- _Fragmento de texto_:
★ ★ ★ ★ ★ ★ ★
El Cacereño paga caro su falta de eficacia

Pizarraya, del Cacereño, presionado por un contrario en el partido de ayer en La Línea/
Pizarraya, del Cacereño, presionado por un contrario en el partido de ayer en La Línea

El gol de Copi y la buena actuación del meta local Mateo dejan los tres puntos en el feudo gaditano

JOSÉ GARCÍA ROMERO

La Balona venció a un correoso Cacereño que terminó pagando su falta de acierto ante la portería, lo que, unido al gran partido del guardameta Mateo, hizo que su actuación fuera la más destacada de todos los que pasaran sobre el terreno de juego. La primera parte fue la de un clásico de Segunda B: poco juego de elaboración y mucho fútbol directo. Los locales, con la presión de sus malos resultados en casa, y los visitantes, por sus necesidades tras dos marcadores adversos y con bastantes bajas, no quisieron exponer mucho y buscaron un fútbol-marcador, poco vistoso para el espectador.

Dos fueras de juego dudosos en los minutos uno y diez, pitados a Samu y Juampe provocaron la ira de la grada. En el 19, Chema, con el pecho, realizó un pase magistral a Copi que este, dentro del área mandó alto. Mientras tanto, el Polideportivo tuvo, en botas de José Ramón, a los veintidós minutos, una magnífica ocasión tras marcharse de todos sus marcadores. Se había ido de todos por velocidad, pero de nuevo se topó con Mateo, que volvió a realizar una gran parada.

En el 29, la señalización de otro fuera de juego a Chema Mato volvió a enfadar a la grada. Tres minutos más tarde, hubo una nueva ocasión para los visitantes, pero la volea tremenda de Pizarraya, de nuevo, obligó a lucirse a Mateo. En el 36, llegaría la mejor ocasión de los locales en la primera mitad, llevada por Juampe y Hugo Díaz hasta la frontal del área. Sin embargo, el pase a Samu hizo que este, en vez de rematar, llegase a tocar el esférico, pensando que tenía un rival a su lado, desaprovechando una gran ocasión.

Más interés

Con el 0-0 inicial, ambos se marcharon a vestuarios y, tras el descanso, el partido ganó en interés. Los dos partidos rompieron sus corsés y ofrecieron un encuentro más entretenido. Pudo marcar el partido una contra del Poli a los cuatro minutos que, Carlos Guerra, como un felino, abortó de los pies de José Ramón. La respuesta local llegó un minuto después, tras peinar Samu una falta lanzada por Copi que alcanzó el palo.
★ ★ ★ ★ ★ ★ ★
- _Datos analizados_:
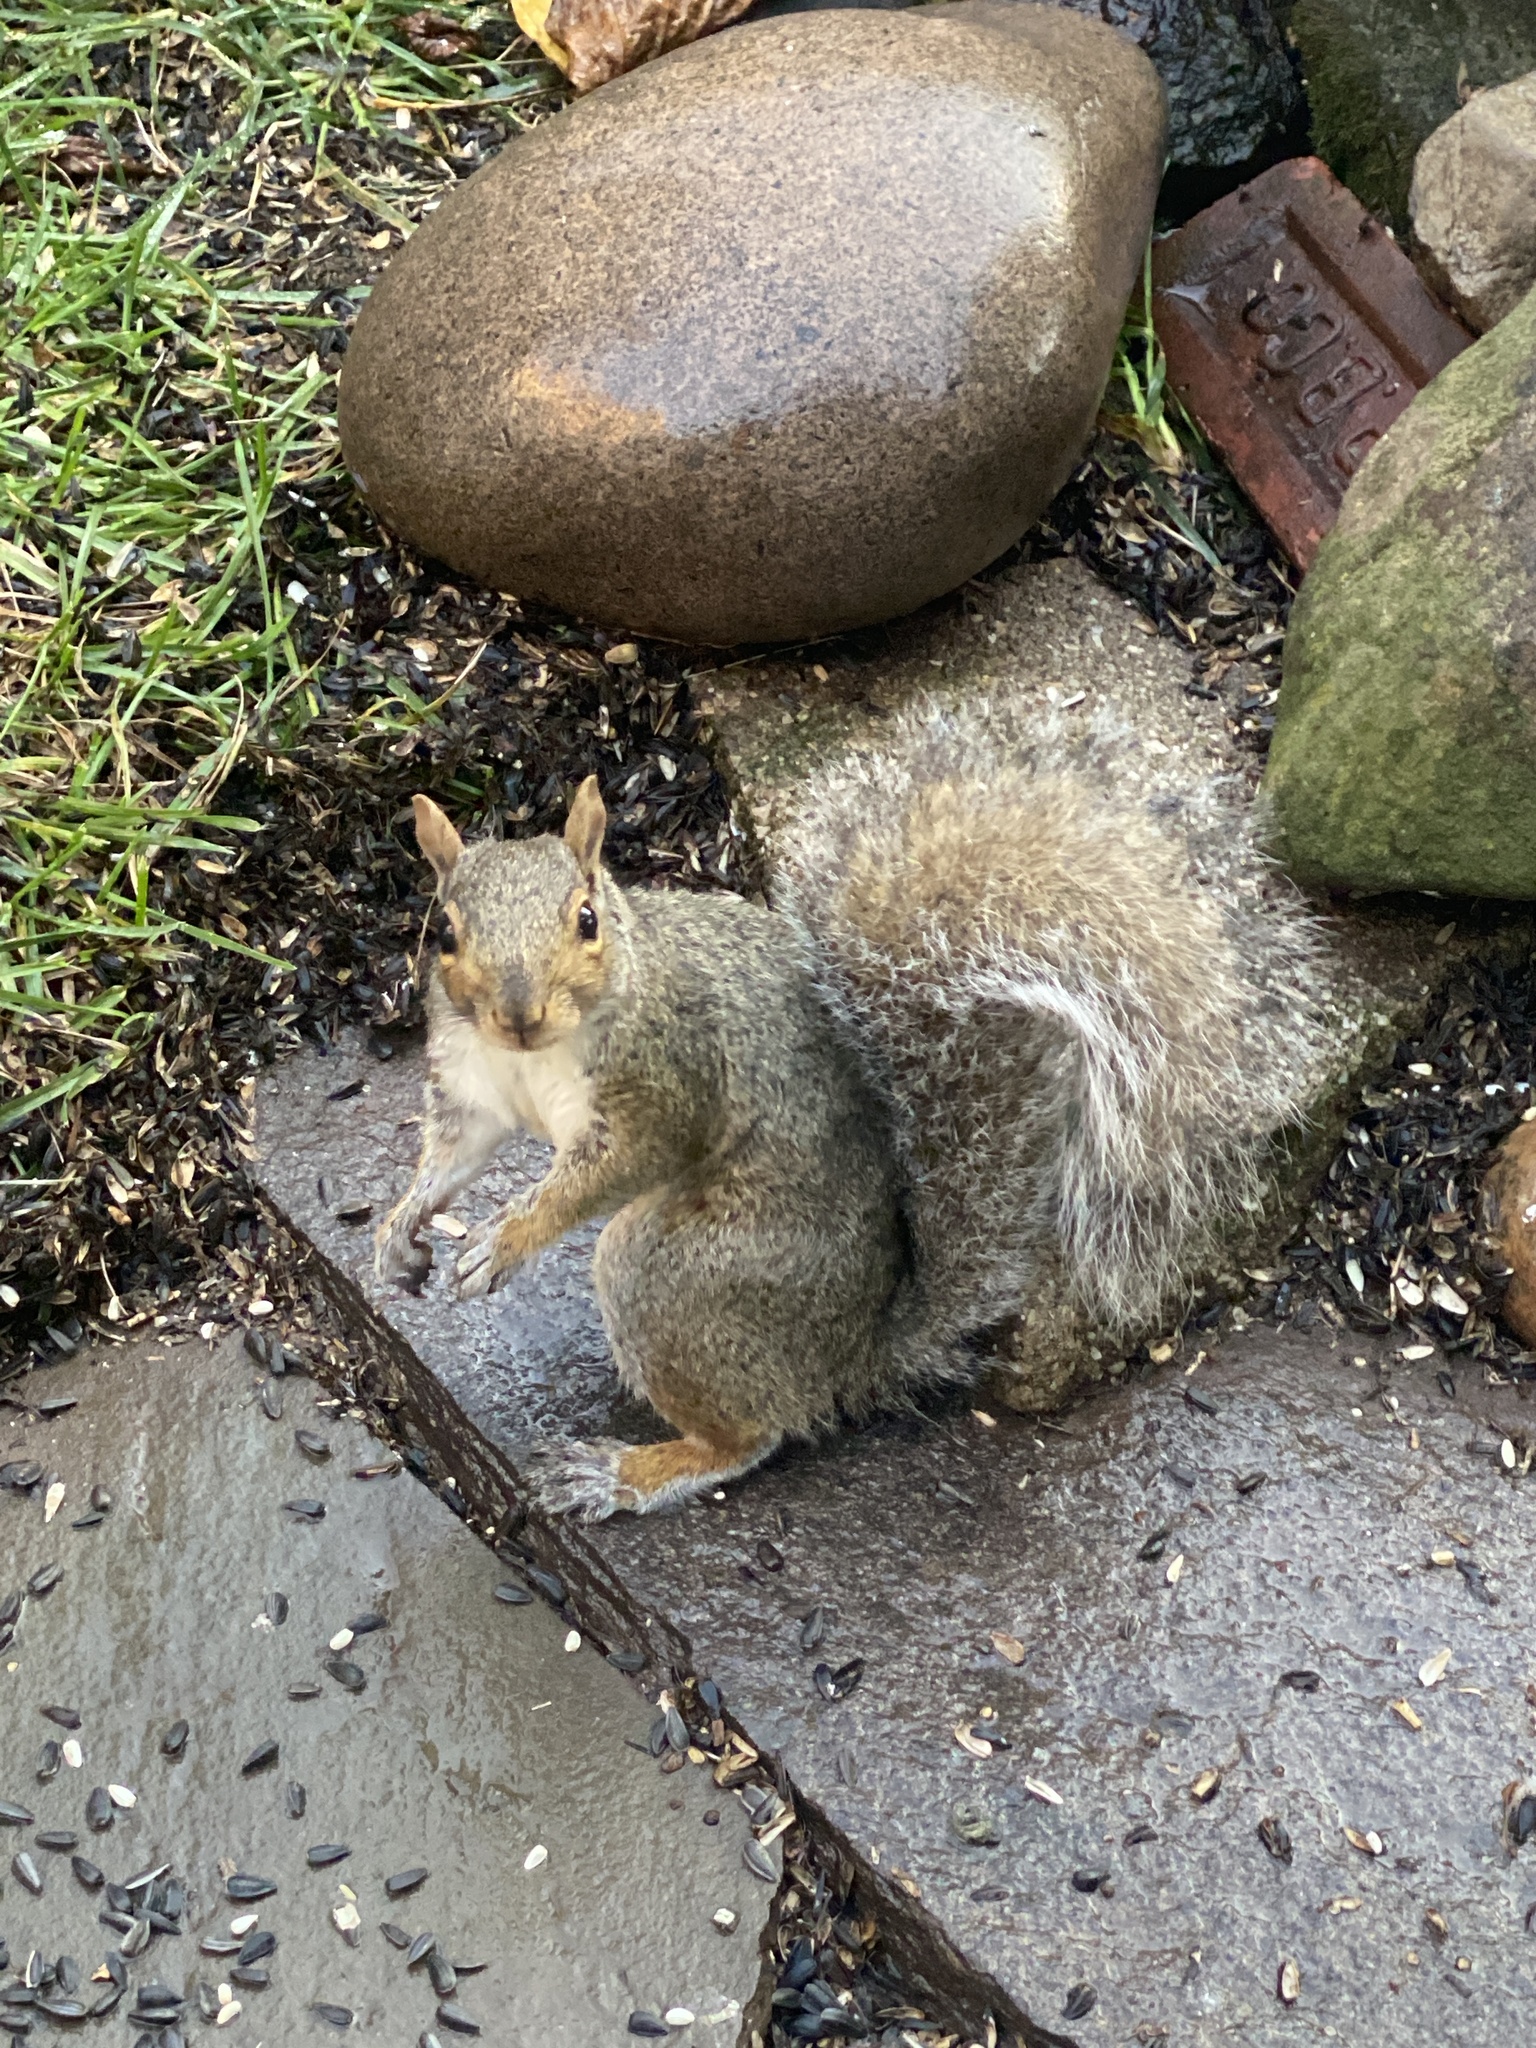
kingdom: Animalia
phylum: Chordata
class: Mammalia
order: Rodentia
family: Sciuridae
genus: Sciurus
★ ★ ★ ★ ★ ★ ★
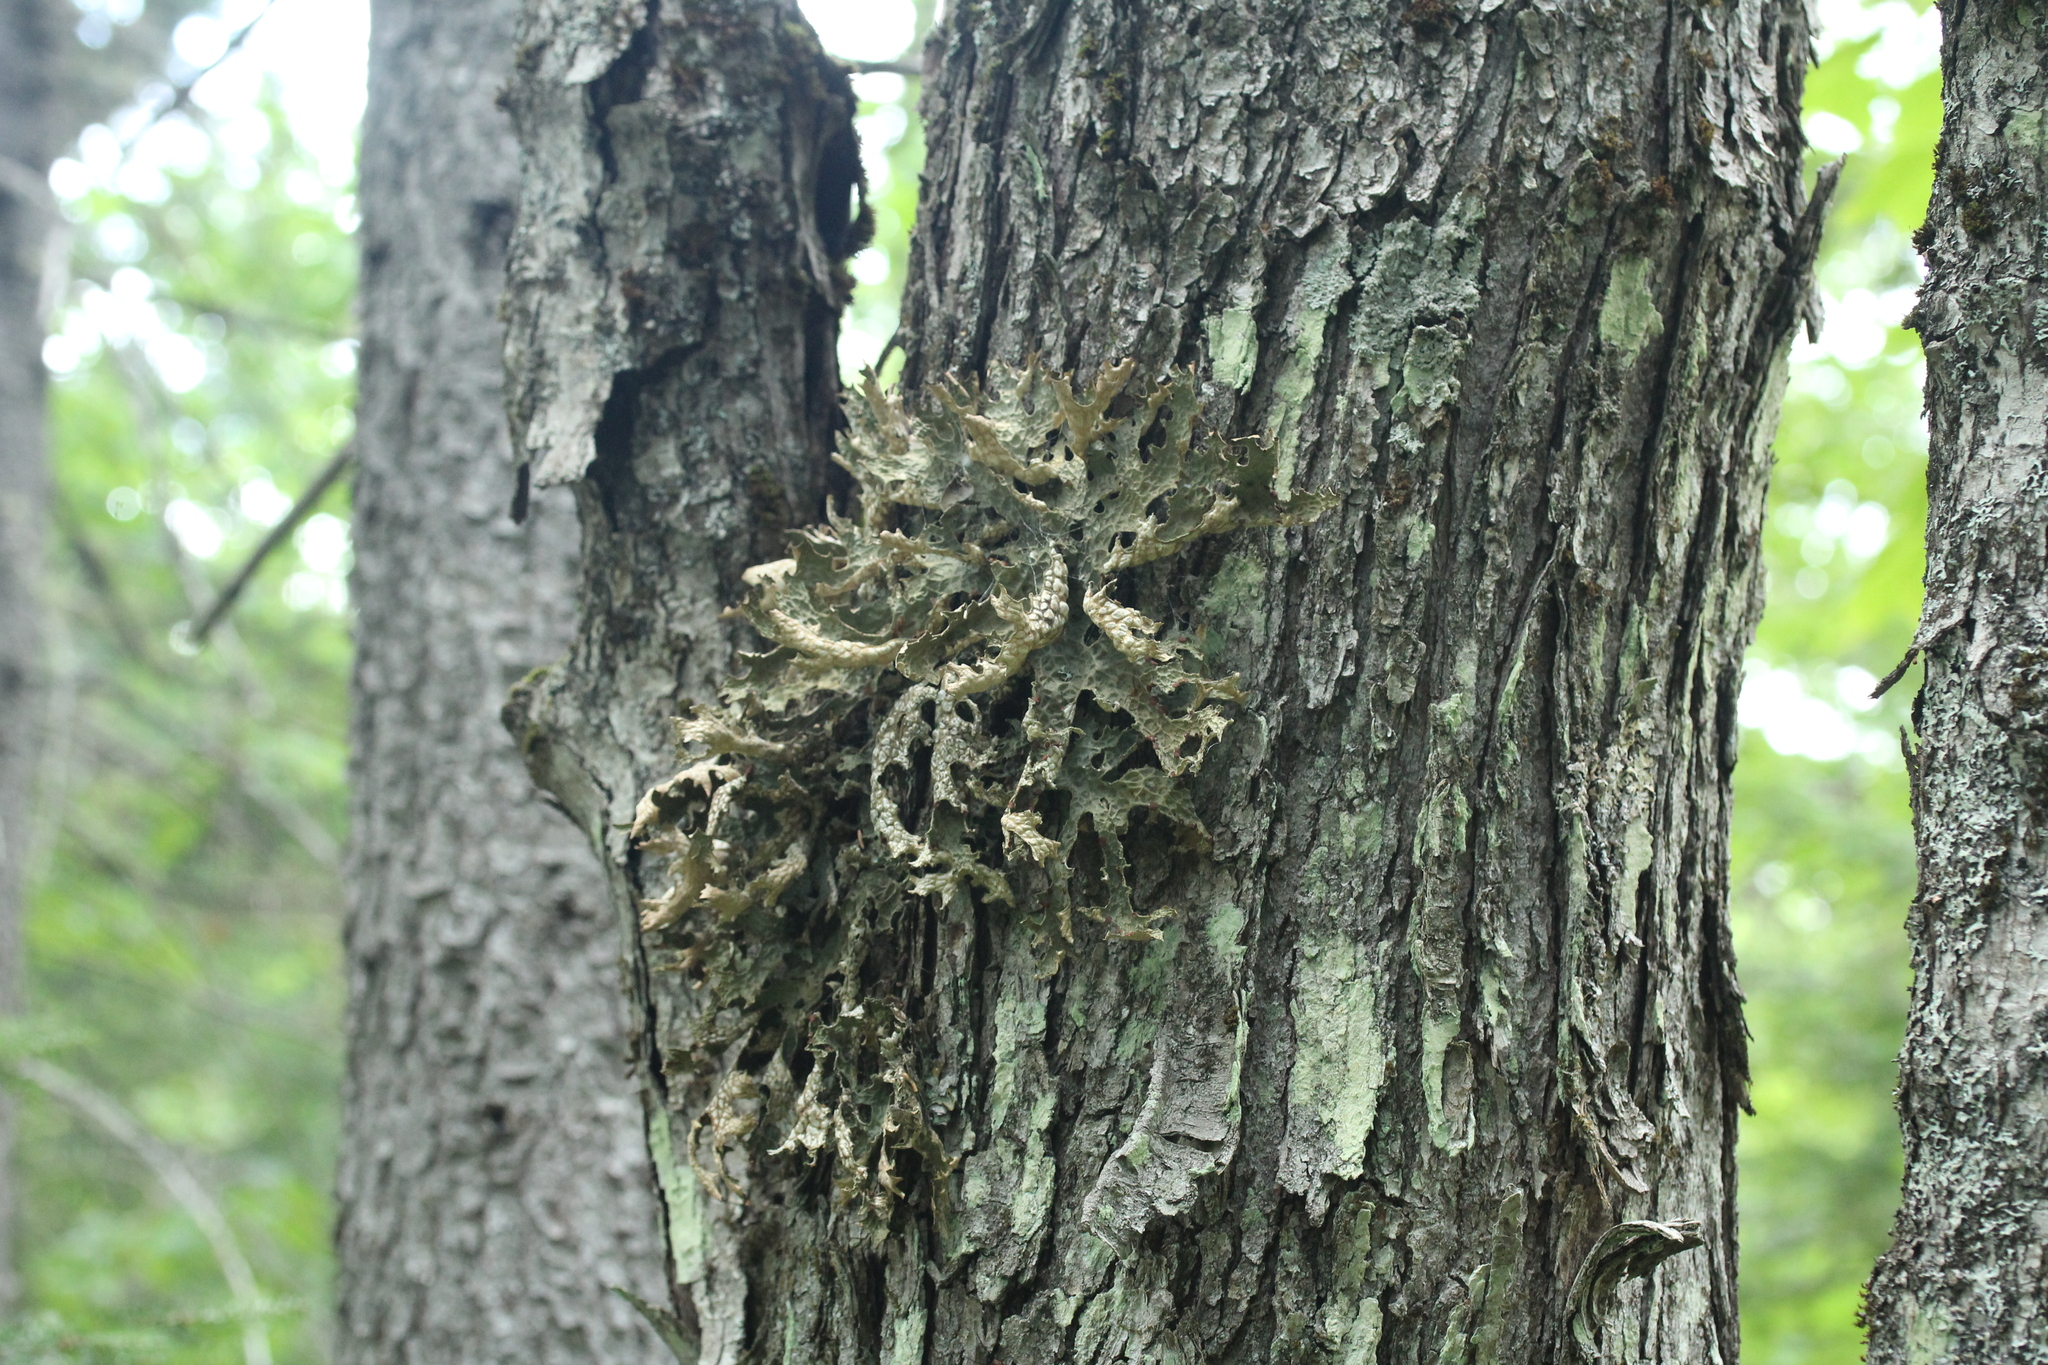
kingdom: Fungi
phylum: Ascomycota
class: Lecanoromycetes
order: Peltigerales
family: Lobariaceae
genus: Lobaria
★ ★ ★ ★ ★ ★ ★
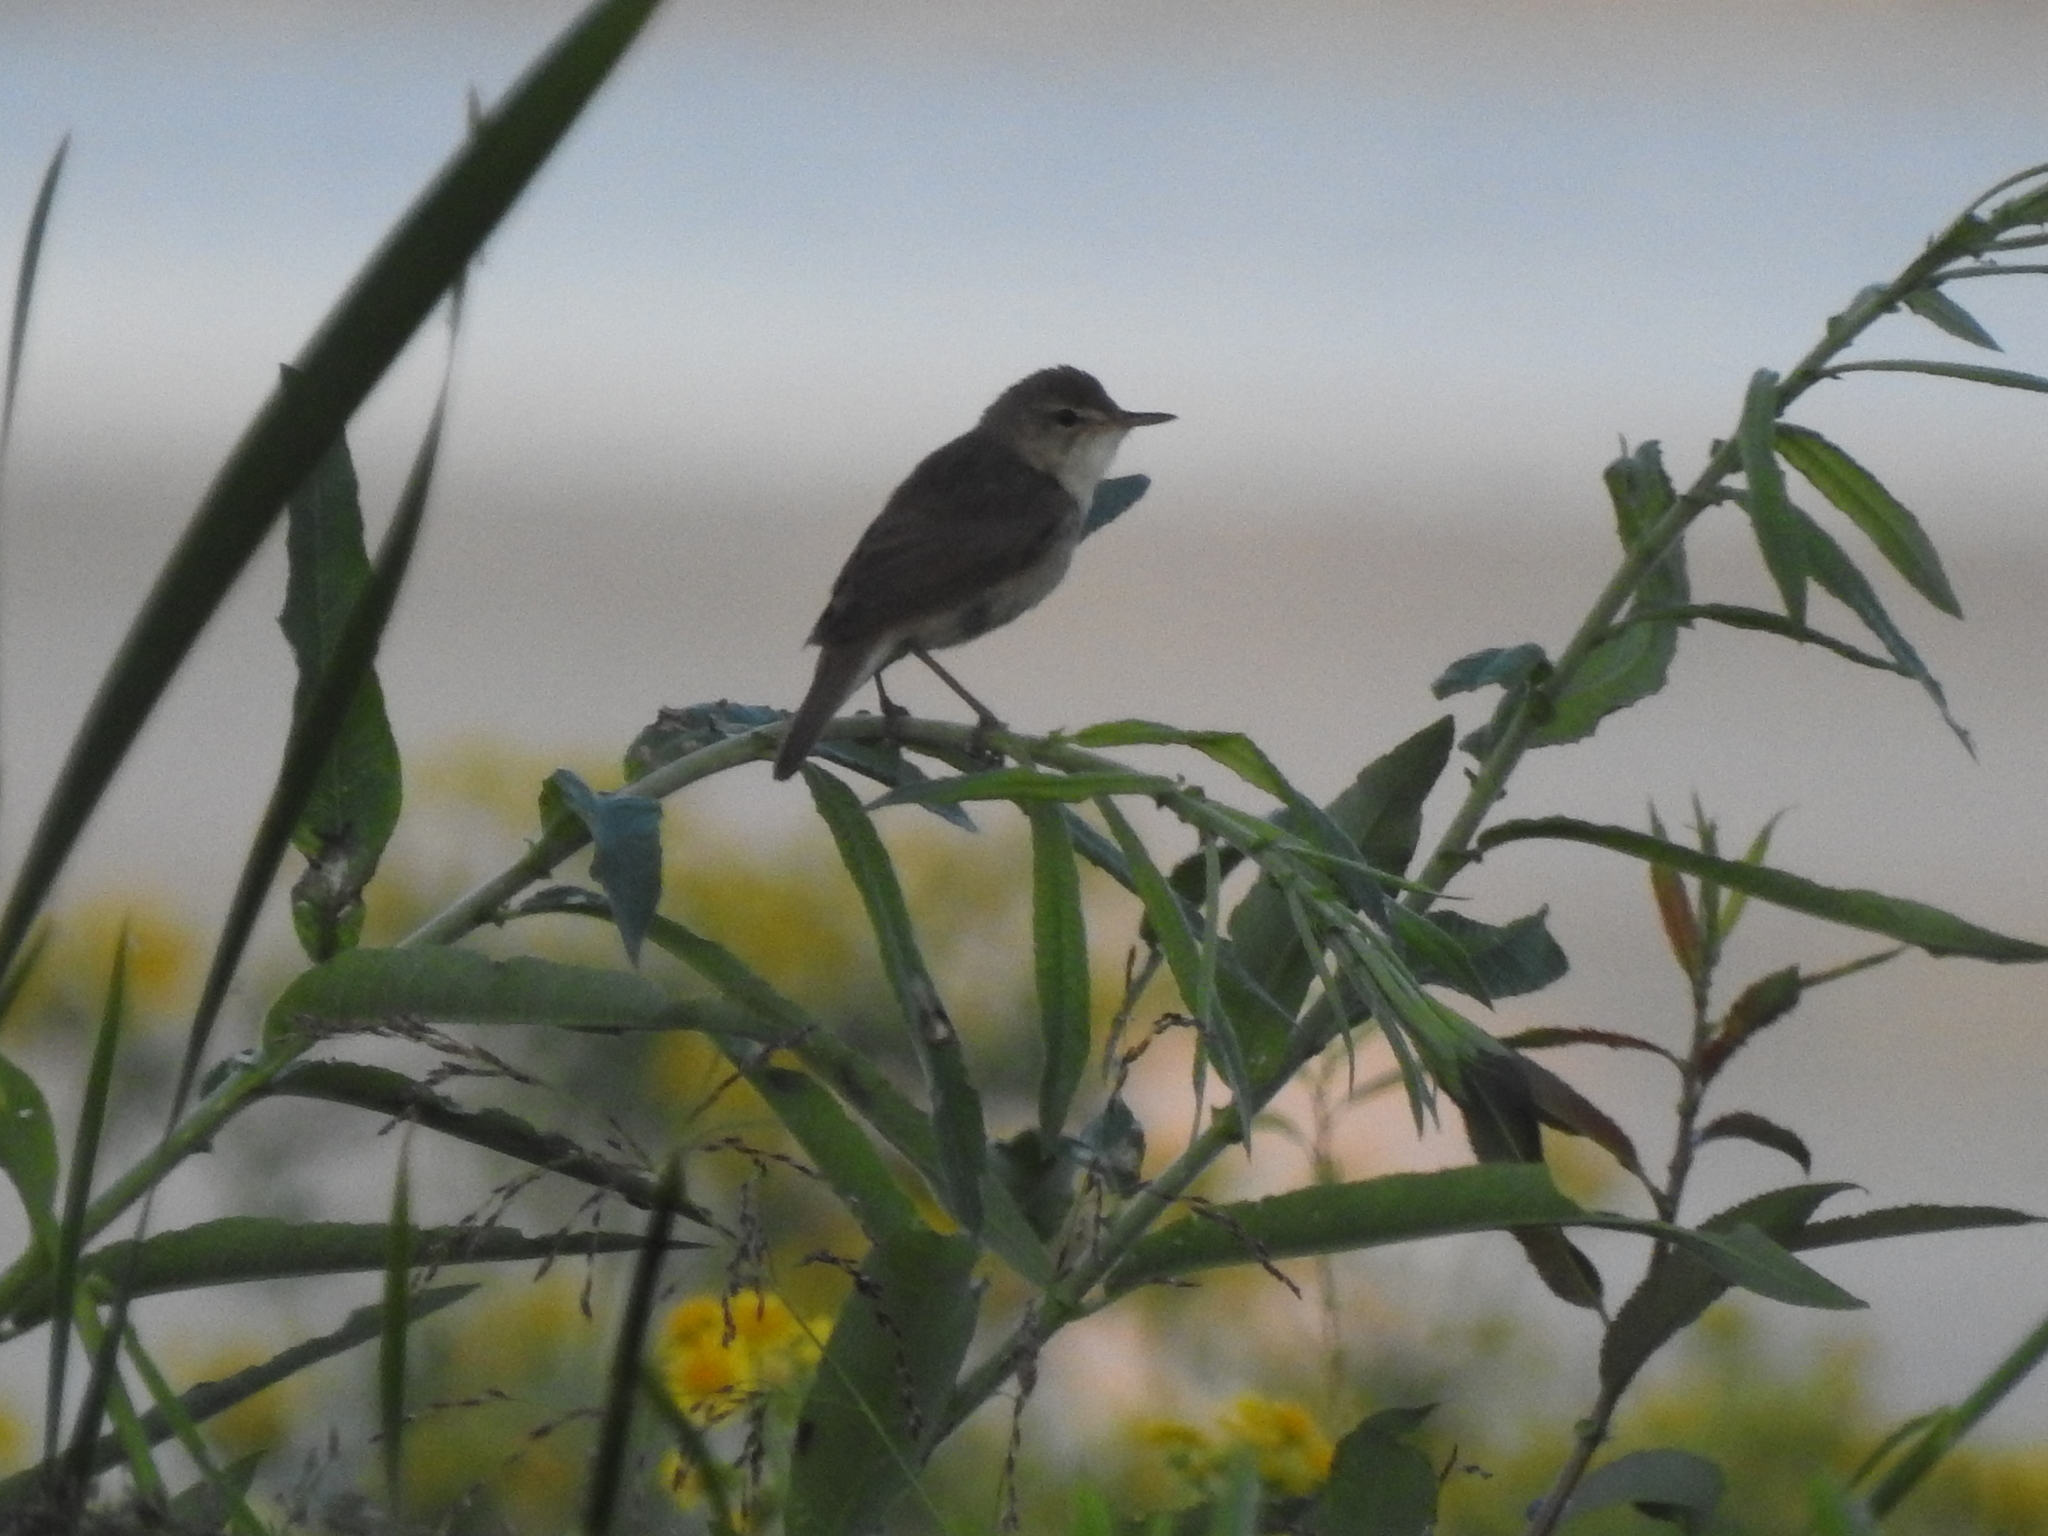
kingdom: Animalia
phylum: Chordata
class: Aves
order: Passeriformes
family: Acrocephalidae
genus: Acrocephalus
★ ★ ★ ★ ★ ★ ★
- _Tarea 1_:
Enumera a los jugadores a los que, según la crónica del partido entre la Balona y el Cacereño, se les señaló fuera de juego.
- _Tarea 2_:
Continúa la crónica del partido entre la Balona y el Cacereño a partir de su última frase.

- _Respuesta final 1_:
Samu, Juampe y Chema Mato.

- _Respuesta final 2_:
En el 52, Carlos Guerra, a la salida de un córner remató y el efecto óptico llevó a la grada a cantar gol. Los de Ángel Marcos respondieron en el 56, con un robo de balón que permitió a José Ramón plantarse frente a su sombra en este partido, Mateo, que ganó en el uno contra uno. El balón rechazado llegó a Pizarraya, cuyo disparo fue detenido de nuevo por el guardameta Mateo. En el minuto 60, un balón sin dueño en el área pequeña que no supo despejar la defensa local, tampoco lo aprovecharon los visitantes, aunque un silencio tenso presidió la acción.

En el 63, llegaría el único gol del encuentro. Un robo de Javi Gallardo en el medio del campo permitía a este mandar un magnífico pase a Samu quien, de un solo toque, permitió a Copi encarar a Vargas y definir en el uno contra uno. Los cambios en el equipo local tuvieron mejores resultados que en el visitante, dándole a su equipo un pellizco de calidad.

En el minuto 71, Joe vio la cartulina amarilla, mientras los visitantes pedían la tarjeta roja. En los minutos 74, 80 y 81, la Balona pudo aumentar su ventaja, pero Vargas y el palo impidieron que se distanciaran los locales. En el tiempo de prolongación, José Ramón mandó una falta en el balcón del área que se marchó desviada y, con dos saques de banda, terminaron las ilusiones visitantes y la tensión locales.